Two so far identified are the removal of the need to obtain a poisons licence for oven cleaners and of the licence for food handling for childminders. Evidently Eton failed to teach Mr Cameron much science. Any mixture of cleaners applied to a heat source, such as an oven, carries the risk of producing highly noxious gases such as chlorine. It’s ironic that this danger should arise, effectively with official permission, in the centenary year of the first World War, in which chlorine gas claimed many lives.
Removing the need for childminders to obtain a food-handling licence ignores the troublingly frequent incidence in recent times of outbreaks of serious digestive illnesses such as E. coli. These outbreaks have occurred unduly often in nurseries and kindergartens.

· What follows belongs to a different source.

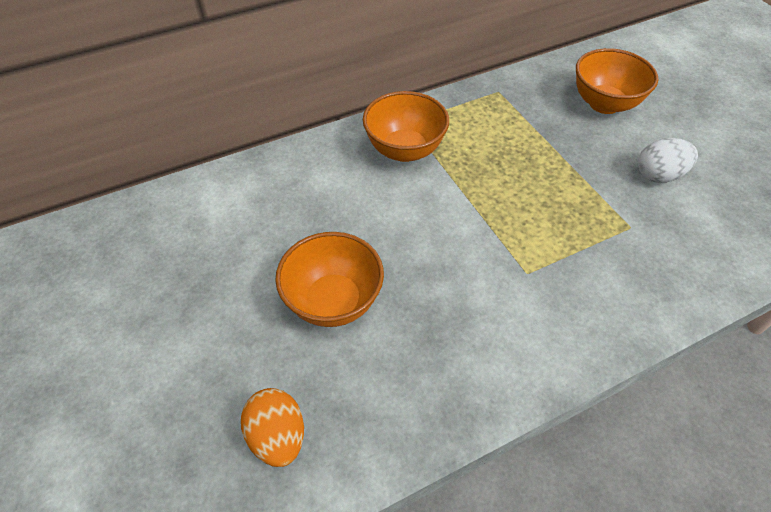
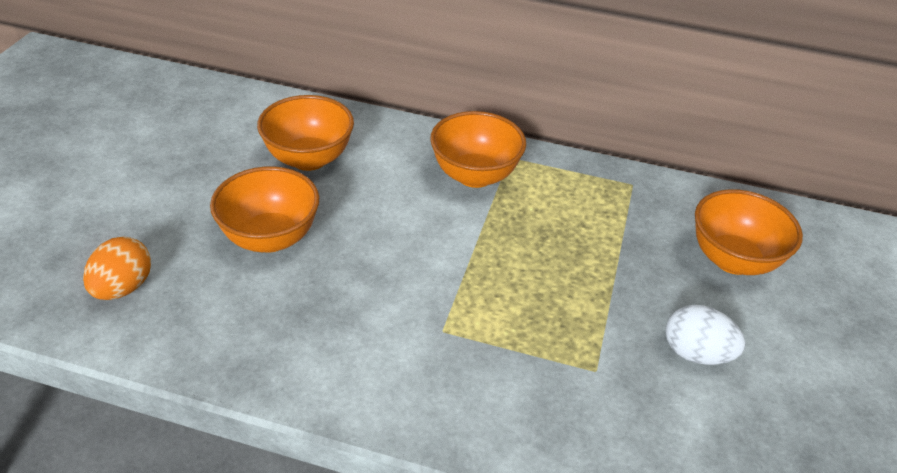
camera: 40 degrees right, 10 degrees down
(276, 219) = (309, 159): none -> orange bowl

A more short-sighted rush to deregulate is difficult to envisage. Health and safety concerns are completely overlooked. On this principle, perhaps it is just as well that one of Mr Cameron’s predecessors, Mrs Thatcher, closed the mining industry. The Davy lamp might just as readily have been cast aside as a useless encumbrance to profit. Who else is to be sacrificed to this sort of ideology?
Michael Igoe, Esh Winning, Co Durham
Hedgerow Regulations, which reports say David Cameron will scrap, are what stop fields being turned into American-style prairies. The fewer than 20 pages of regulations can hardly be called red tape. If the scrapping goes ahead, Cameron’s lasting reputation will be as the prime minister who destroyed the British landscape with prairies and wind farms.